◆ **Work task**:
Give the line containing "L'offerta formativa di Pane e Internet" again, exactly, along with all later lines of the entries, through the last one.

◆ **Source data**:
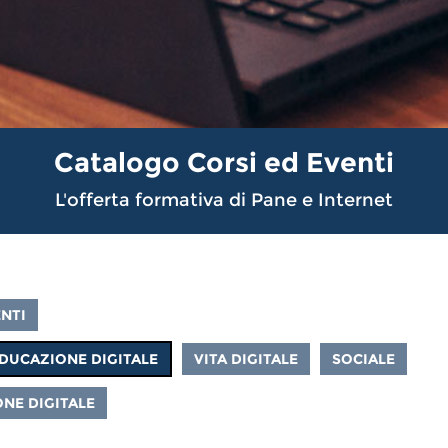
Catalogo Corsi ed Eventi
L'offerta formativa di Pane e Internet
NTI
DUCAZIONE DIGITALE
VITA DIGITALE
SOCIALE
NE DIGITALE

◆ **Result of this exercise**:
L'offerta formativa di Pane e Internet
NTI
DUCAZIONE DIGITALE
VITA DIGITALE
SOCIALE
NE DIGITALE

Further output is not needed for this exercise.